Longest Night/Swing Street
These are generally, mellow songs that seem to be set in fairly chilled gatherings, so I’ll not spoil them with my interpretive ramblings. “Longest Night” has an additional theme, about finding a companion after a barren spell on the love front. Not much in the way of interpretation here (but who exactly are the initialled people, for example Mr. B.M.O.C.)?
May I leave you with a “serving suggestion” for “Longest Night”? I’ll always remember this song for when I happened to have it playing on my walkman on a coach at about 6a.m., having travelled overnight through Scotland, England and France to see my girlfriend. Next time you’re on an uncomfortable overnight Greyhound / Amtrack journey, play this song just as the dawn starts breaking – it really chills you out and makes you feel better!!!
Follow-up, June 25 2001: Longest Night takes us back to a theme that was first introduced in the song “Stander on the Mountain”. Namely, a high-school or college reunion. (As many of you have since told me, B.M.O.C. is an acronym for “Big Man on Campus”). Funnily enough, the song ends with a fairly routine romantic side to it, i.e. the boy in the song meets a nice girl, for friendship possibly leading to something else.

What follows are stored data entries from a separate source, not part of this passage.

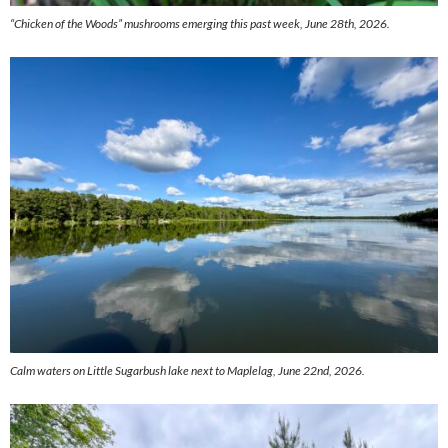
“Chicken of the Woods” mushrooms emerging this past week, June 28th, 2026.
Calm waters on Little Sugarbush lake next to Maplelag, June 22nd, 2026.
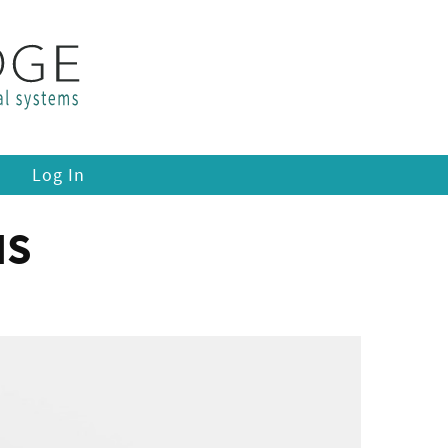
Log In
IS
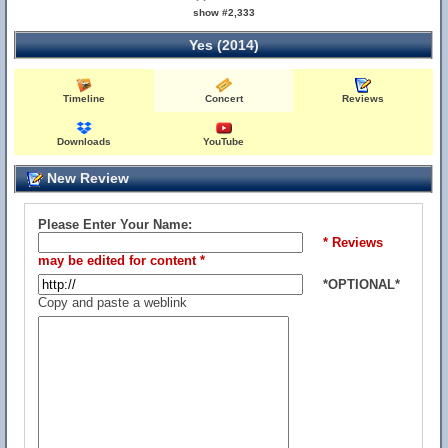
show #2,333
Yes (2014)
Timeline
Concert
Reviews
Downloads
YouTube
New Review
Please Enter Your Name:
* Reviews
may be edited for content *
*OPTIONAL*
Copy and paste a weblink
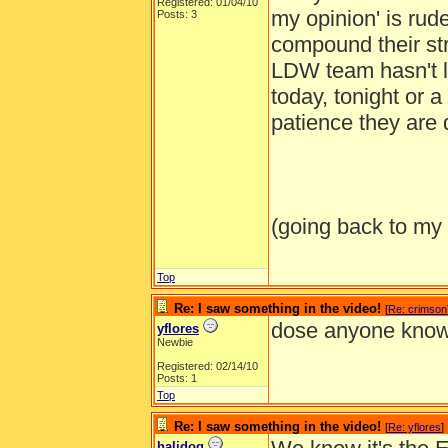
Registered: 01/04/10
my opinion' is rud
Posts: 3
compound their str
LDW team hasn't le
today, tonight or 
patience they are 
(going back to my
Top
Re: I saw something in the video!
[
Re: crimson
dose anyone know
yflores
Newbie
Registered: 02/14/10
Posts: 1
Top
Re: I saw something in the video!
[
Re: yflores
]
halidog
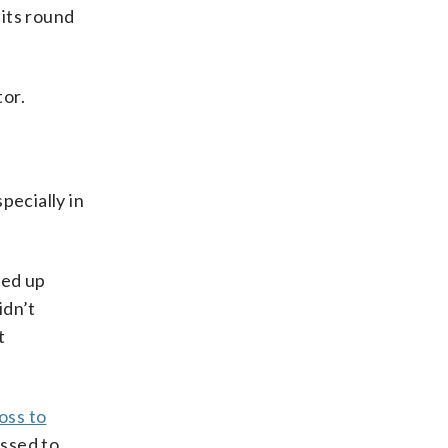
 its round
tor.
pecially in
ded up
idn’t
t
loss to
assed to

This is nothing compared with “Stander on the Mountain”, where apparently boy MAKES OUT with girl in a car on a roadside (The instrumental break on the ‘Noisemakers’ version lasts just about long enough, I think, for this to happen), and the song also includes some fairly contemplative thoughts on the various emotional aspects of reunions in general.
Carwyn Fowler
Hot House Ball
OK, OK – after about 18 months of people mailing me with this one, I finally get round to writing this song up properly. Hot House Ball is, it seems, an ironic song about a Nuclear Power station, apparently not so far from Bruce’s home in Virginia. There is humour and sarcasm here, as we’ve previously heard in such songs as “Defenders of the Flag”. For example, children will be able to “glow in the dark” at Halloween without having to put on any special make-up.
In other words, this song places Bruce within the Matt Groening (“The Simpsons”) school of putting one in the eye of the more dishonest or sinister aspects of American government. It does not take such a huge leap of the imagination to visualise Homer Simpson himself at the control panel of this particular installment in Virginia.